LOS ANGELES (Variety.com) – BUENOS AIRES — Kicking off with the Cannes Festival’s Palme d’Or winner, Hirokazu Kor-eda’s “Shoplifters,” and framing  multiple Cannes winners, the 10th Cinema Week will feature a masterclass by Tim Roth, before a projection of “Reservoir Dogs,” and a presentation by Gaspar Noé of his Directors’ Fortnight hit “Climax.”

Curated and M.C-ed by Thierry Frémaux, the Cinema Week will also underscore some of the hallmarks of Cannes as the world’s fall festivals, led by Venice, become ever more important platforms for Academy Award contenders.

The Cinema Week is sold out, some screenings in two hours, Frémaux told Variety on the eve of its opening. That is a reflection on the draw of Cannes, and its Cinema week, in Buenos Aires, where it is a big event. Attending the Cannes Festival Cinema Week in 2011, double Cannes Palme d’Or winners Jean-Pierre and Luc Dardenne were lionized like rock stars. ’s masterclass will be “an event in an event,” joked Frémaux, who will introduce all the films.

But why Tim Roth? “Tim is a star for the people here, so his presence is a present for the Film Week. He’s also a good person, very humble, and part of the history of British cinema,”  Fremaux told Variety in Buenos Aires.

(Chart interpretation exercises)
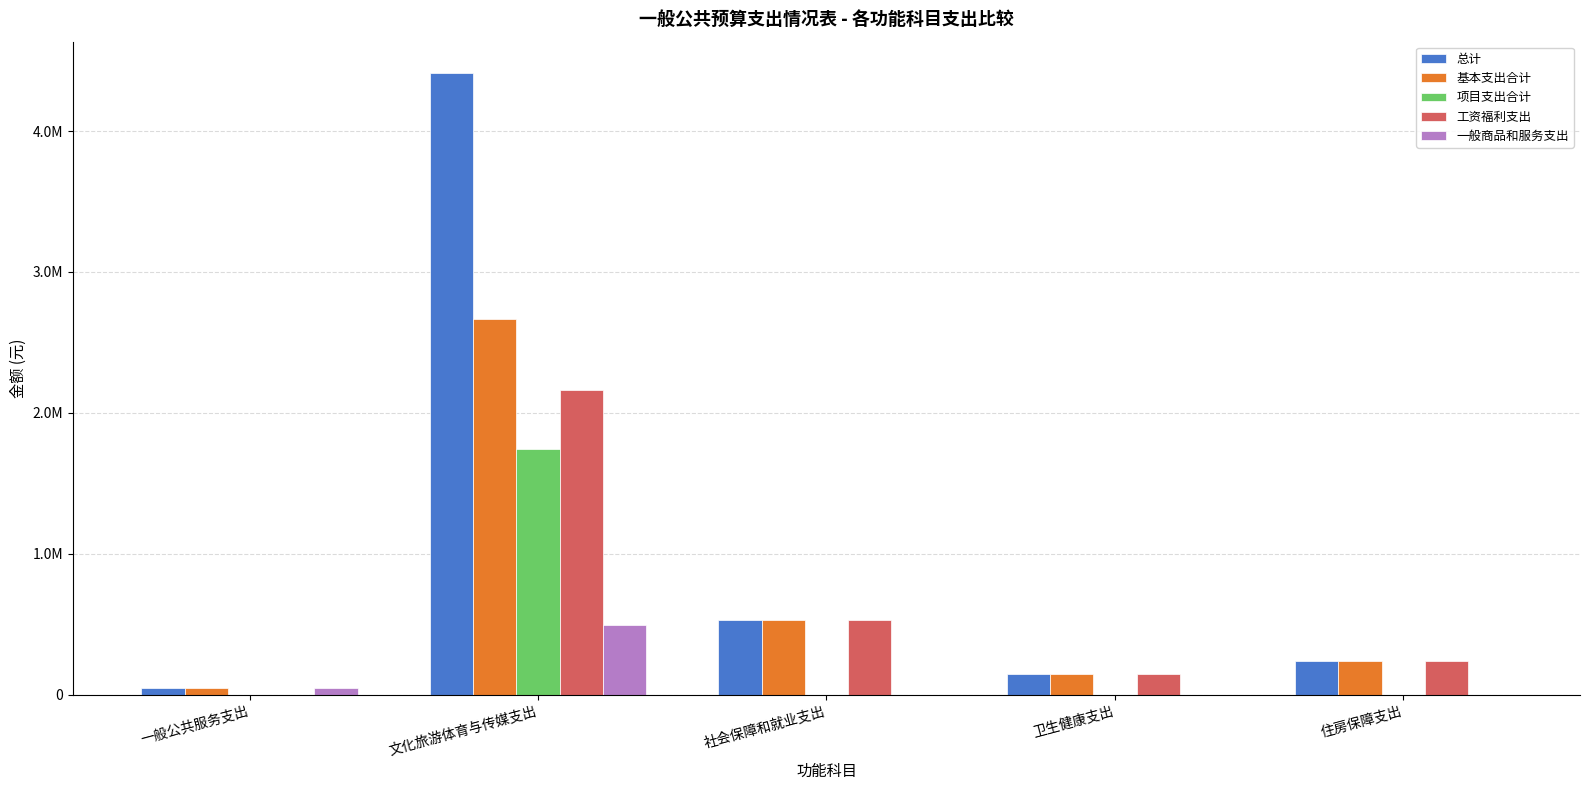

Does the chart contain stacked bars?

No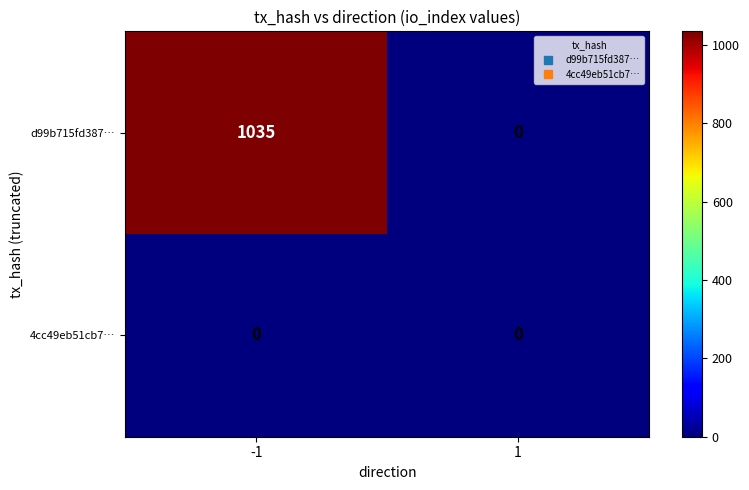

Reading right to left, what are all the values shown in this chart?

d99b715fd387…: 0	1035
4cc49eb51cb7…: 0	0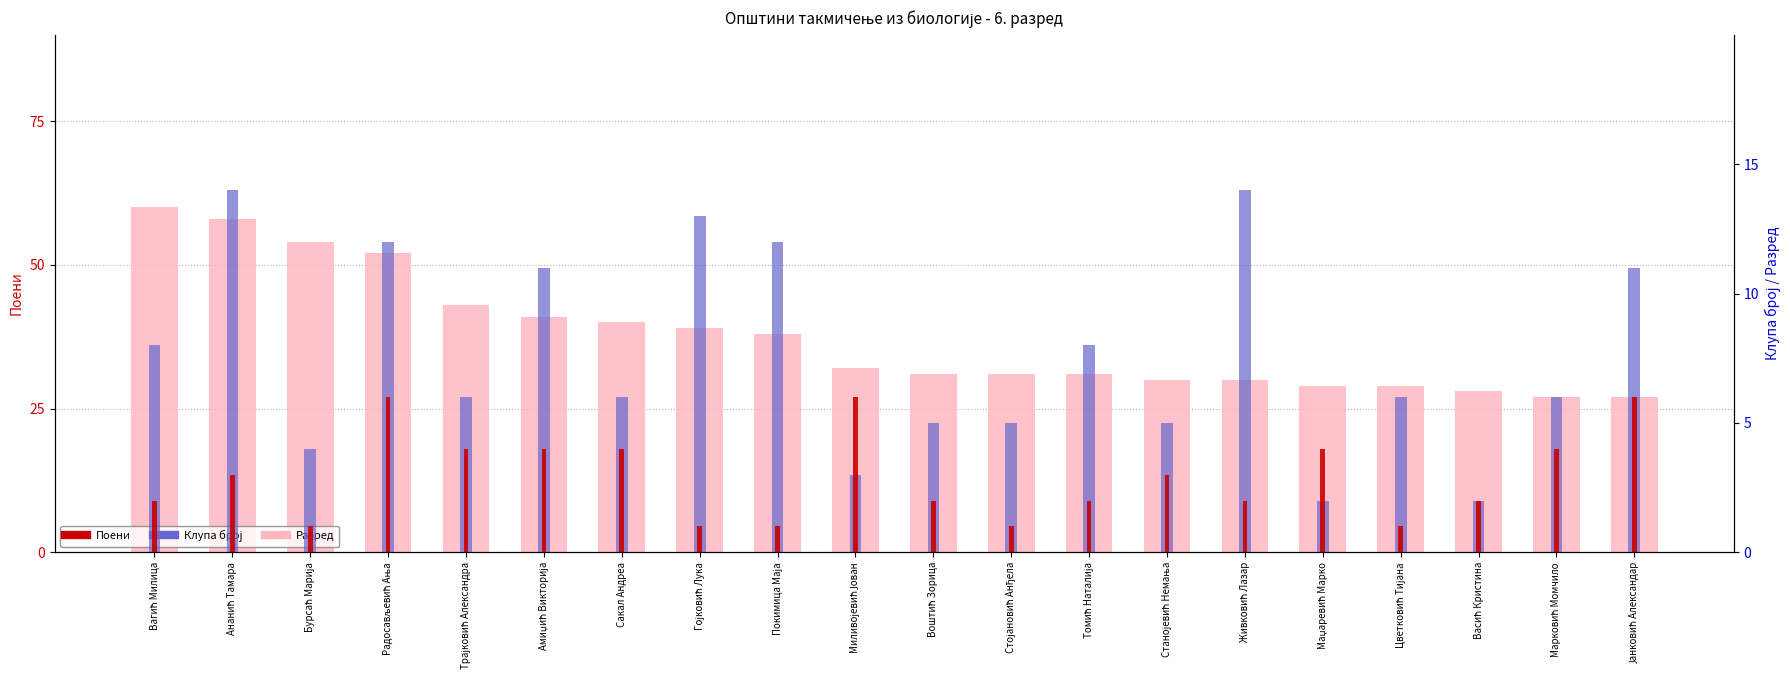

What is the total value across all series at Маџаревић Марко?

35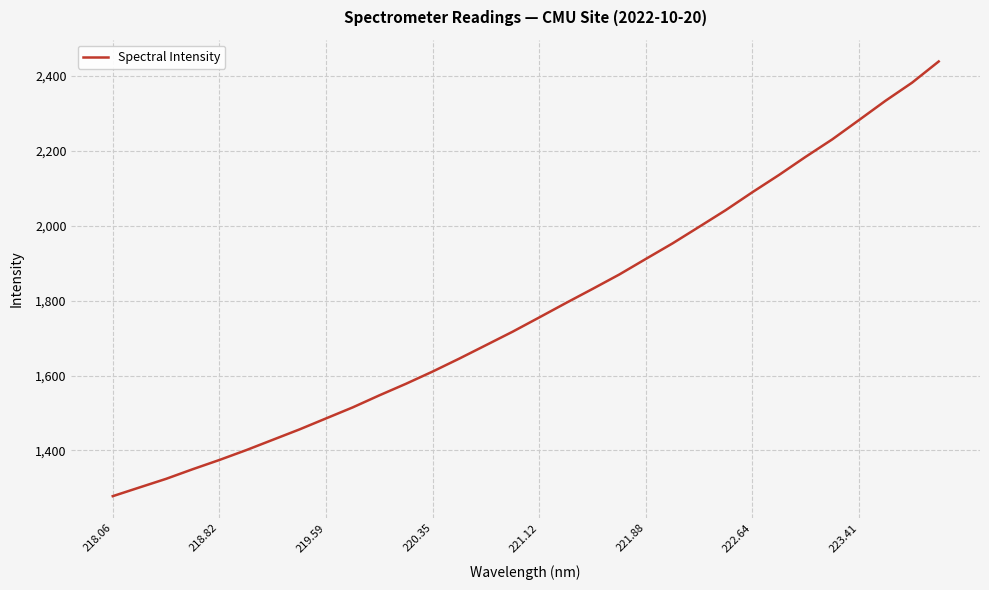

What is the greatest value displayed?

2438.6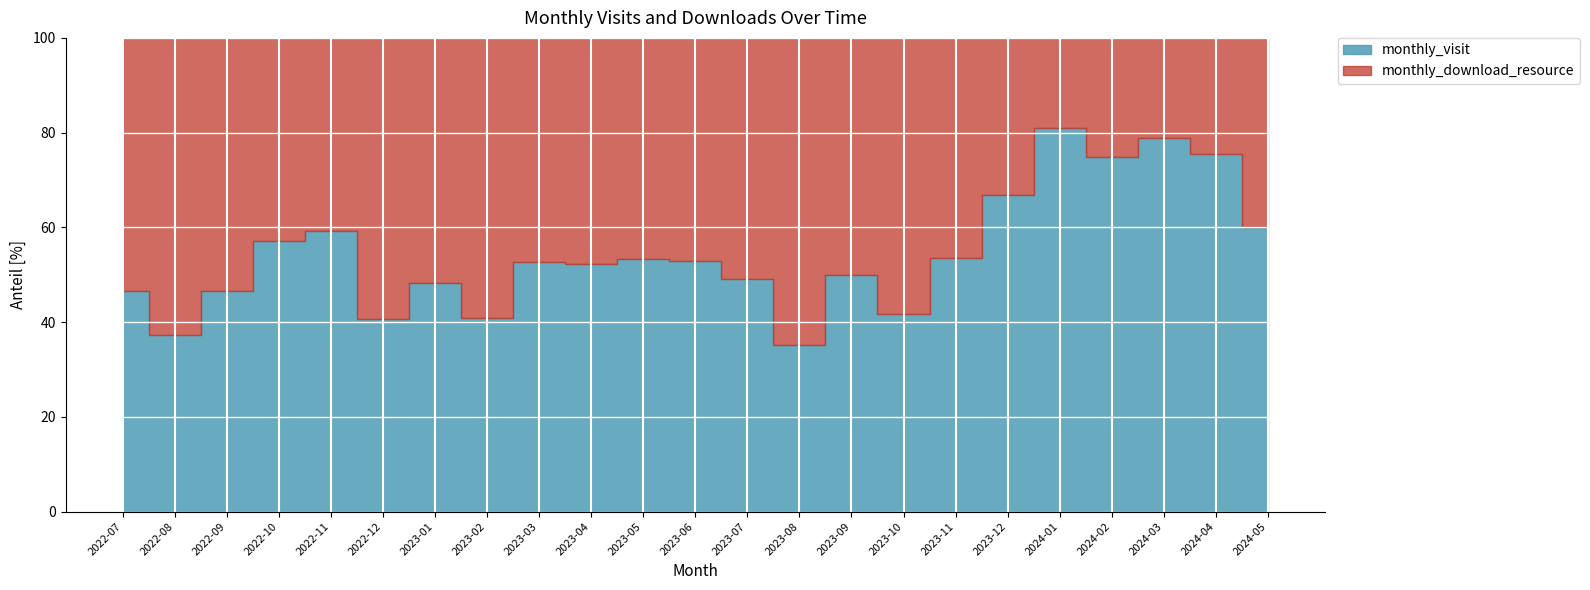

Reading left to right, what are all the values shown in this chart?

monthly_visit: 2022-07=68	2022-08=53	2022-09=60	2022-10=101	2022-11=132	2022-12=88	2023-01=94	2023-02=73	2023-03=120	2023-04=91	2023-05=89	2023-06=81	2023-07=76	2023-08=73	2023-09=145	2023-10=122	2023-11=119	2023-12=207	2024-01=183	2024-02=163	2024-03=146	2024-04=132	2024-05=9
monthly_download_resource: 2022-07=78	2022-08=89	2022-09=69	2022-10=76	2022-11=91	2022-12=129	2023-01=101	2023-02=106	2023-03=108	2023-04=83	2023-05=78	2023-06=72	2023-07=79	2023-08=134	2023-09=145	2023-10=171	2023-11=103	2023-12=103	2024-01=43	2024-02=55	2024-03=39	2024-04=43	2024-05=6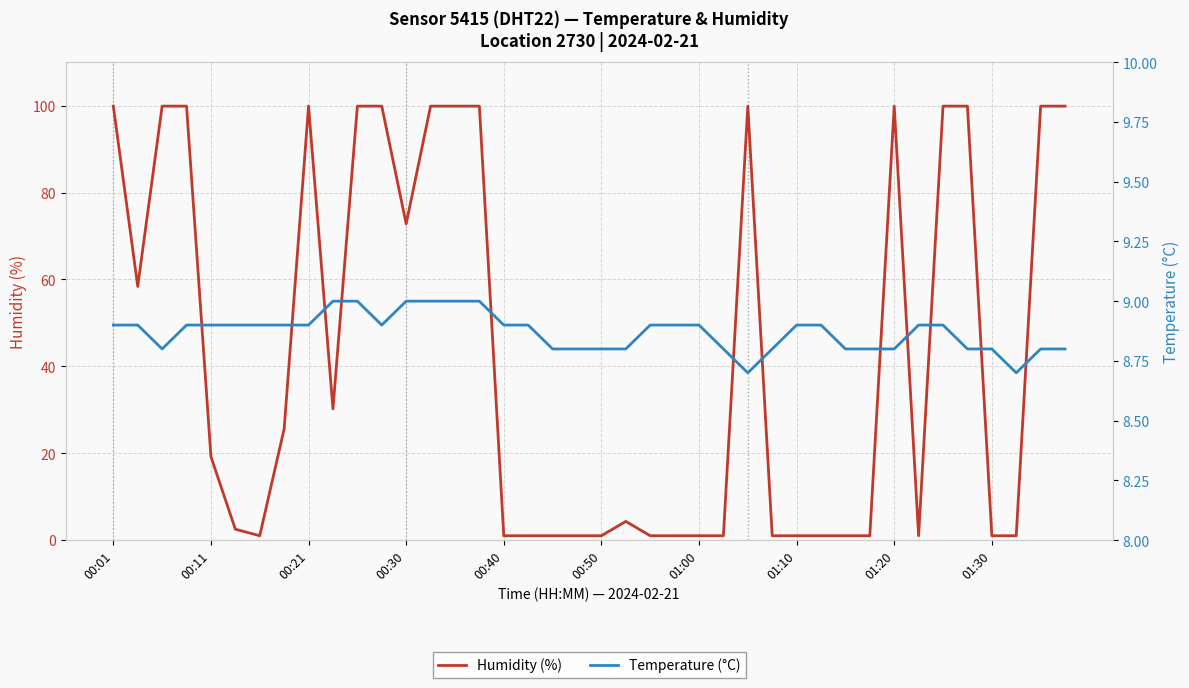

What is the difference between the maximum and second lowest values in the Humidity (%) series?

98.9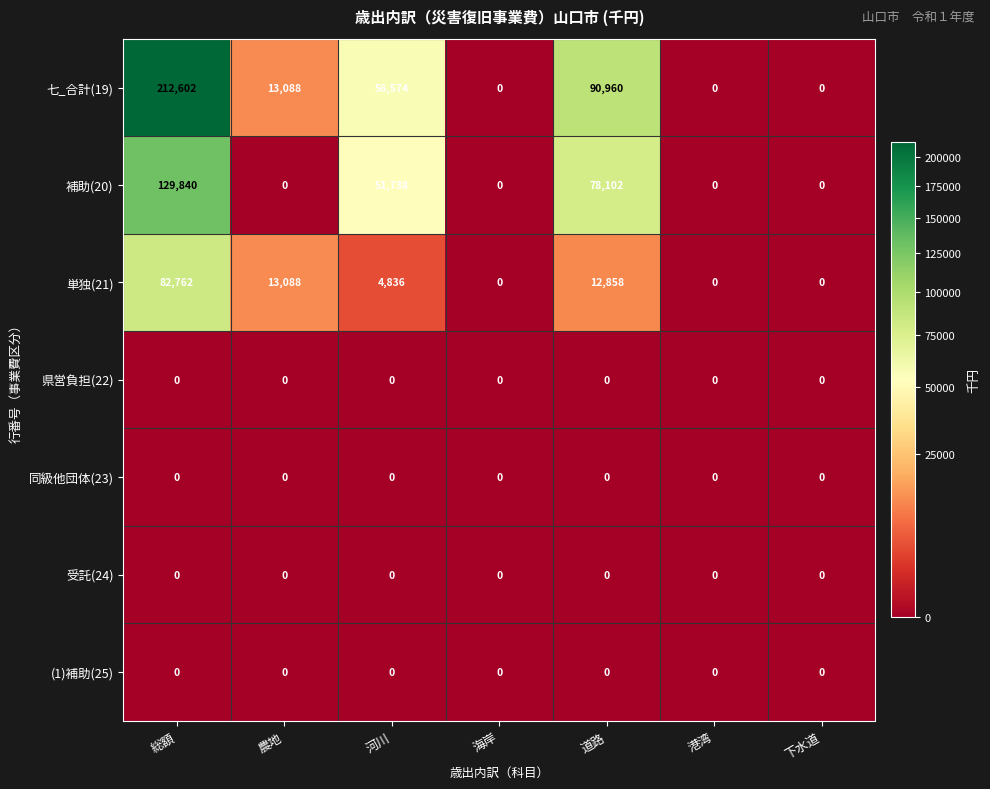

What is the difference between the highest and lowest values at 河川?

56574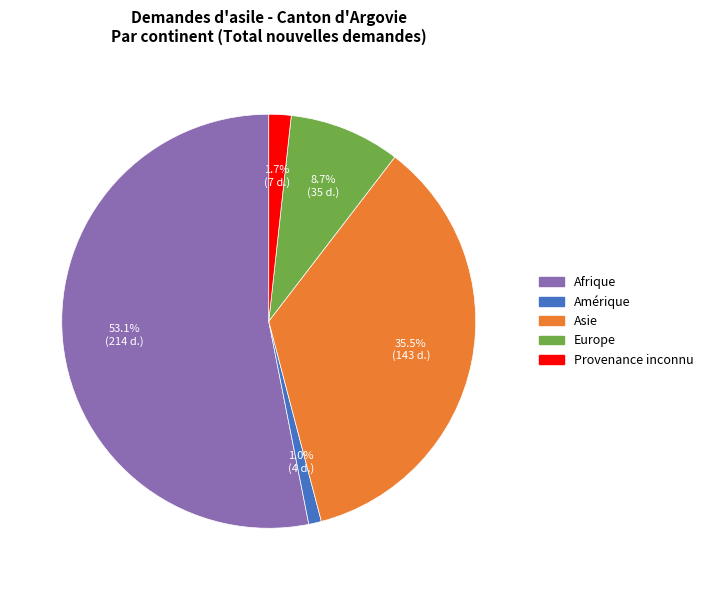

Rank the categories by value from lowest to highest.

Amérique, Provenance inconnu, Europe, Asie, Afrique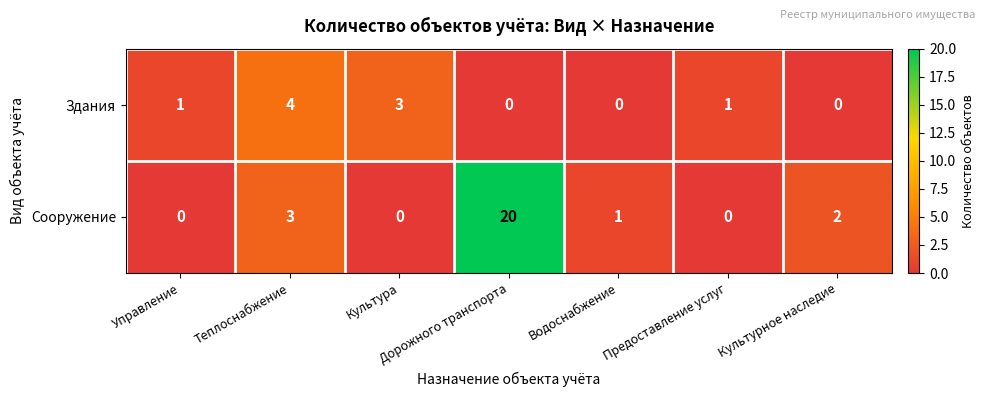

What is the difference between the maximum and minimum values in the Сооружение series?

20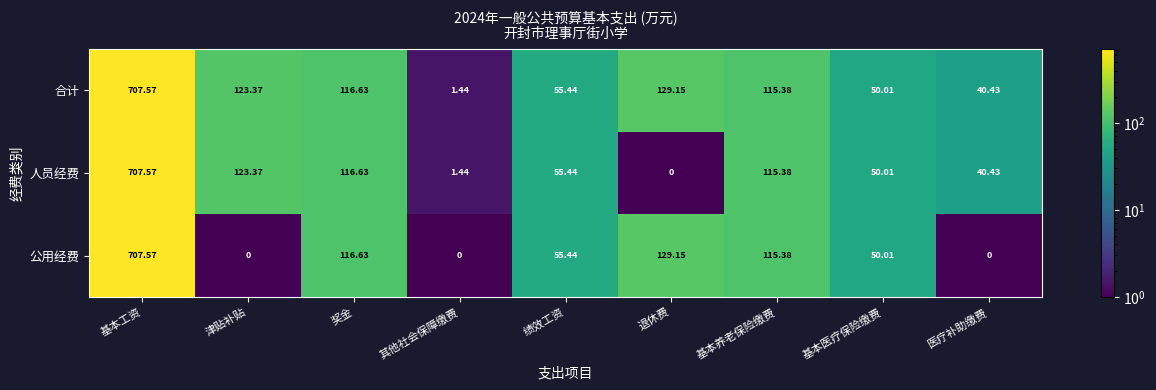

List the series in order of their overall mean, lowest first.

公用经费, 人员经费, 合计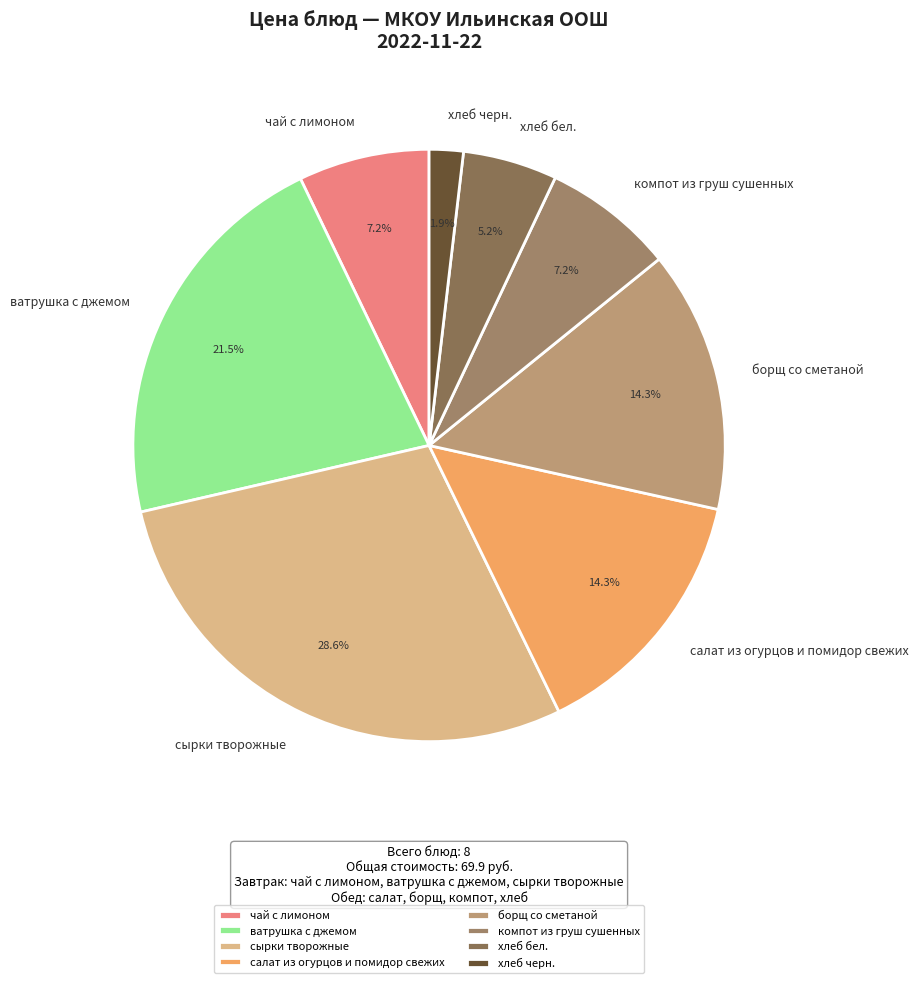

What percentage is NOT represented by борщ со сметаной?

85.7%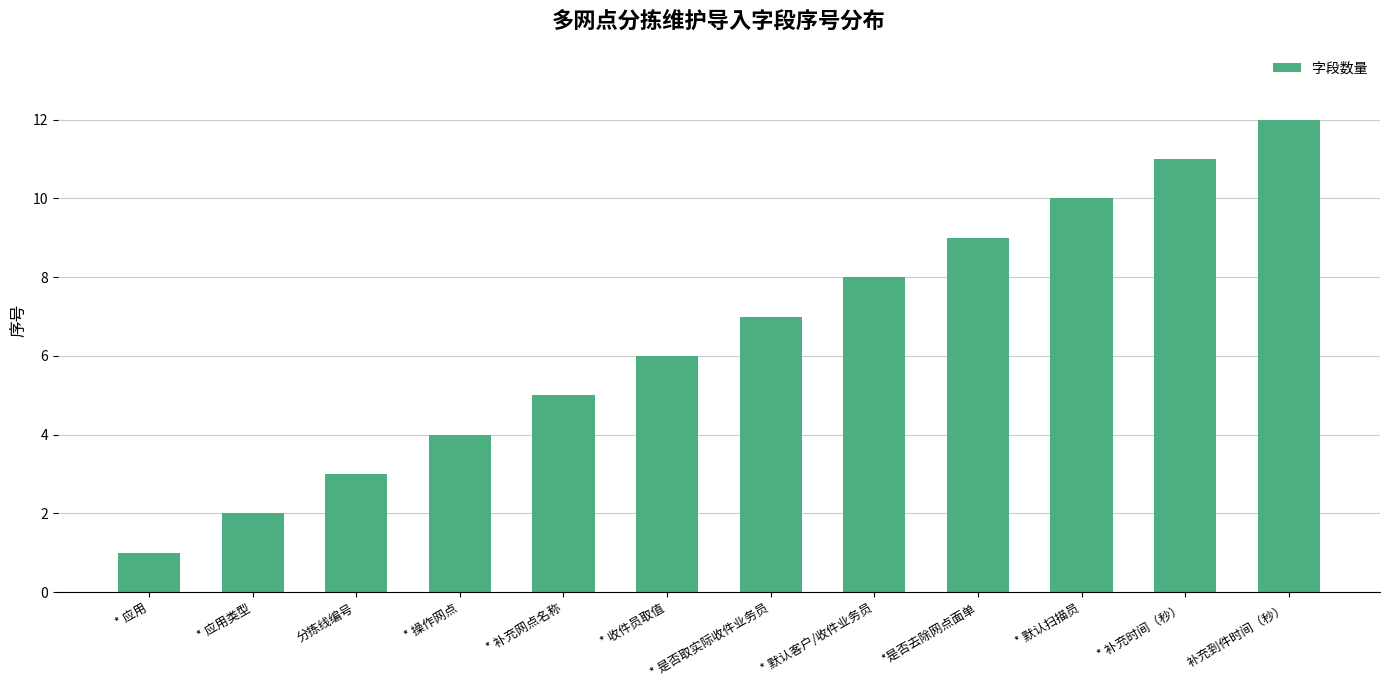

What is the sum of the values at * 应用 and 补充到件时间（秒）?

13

» **Problems to solve**:
- 1) Quote the article about the Cannes Cinema Week in Buenos Aires between "But why Tim" and "in Buenos Aires.", inclusive.
- 2) Continue the article on the Cannes Cinema Week in Buenos Aires from the point where it stops.

» **Responses**:
- 1)
But why Tim Roth? “Tim is a star for the people here, so his presence is a present for the Film Week. He’s also a good person, very humble, and part of the history of British cinema,”  Fremaux told Variety in Buenos Aires.

- 2)
He’s also a close friend of Fremaux’s, as the latter’s memoire, “Sélection officielle,” notes, recording how Frémaux and Roth, as a custom, chill out on the last night of Cannes when that year’s festival is done.

Roth is also “close to the Cannes Festival,” said Frémaux, having served on its there juries – competition, Camera d’Or and Un Certain Regard.

He also embodies one of its foundation stones: Support for “auteur” cinema- movies where the main creator’s individual voice is clearly heard. “Reservoir Dogs” is one case to point. Another, which Frémaux cited on the eve of Ventana Sur, is Mexican Michel Franco’s “After Lucia,” which won the Un Certain Regard Prize, given by a jury presided over by Roth. Enthused by the energy and passion of the young Mexican director, British actor went on to star in Franco’s second feature, “Chronic,” a Cannes competition best screenplay winner, and in “600 Miles,” the debut feature of Gabriel Ripstein which won best first feature at Berlin.

“The collaboration with Roth has taken me to places I didn’t expect to be so soon,” such as shooting a movie in L.A.,” Franco said, in reference to “Chronic.”

Noé is most certainly an auteur, director of one of the most disturbing and painful movies seen at Cannes, 2002 competition contender “Irreversible,” and also, in “Climax,” of at least 45 minutes of the best-reviewed cinema in this last edition (Critics split on the second half of the movie).

“Ventana Sur is a large success, bringing a large number of overseas filmmakers and executives to Buenos Airres to meet with their counterparts here,” Fremaux said.

He added: “For me, it is very important to try to impress on the audience here the idea about cinema which Cannes embodies: the idea of an auteur cinema and a world cinema.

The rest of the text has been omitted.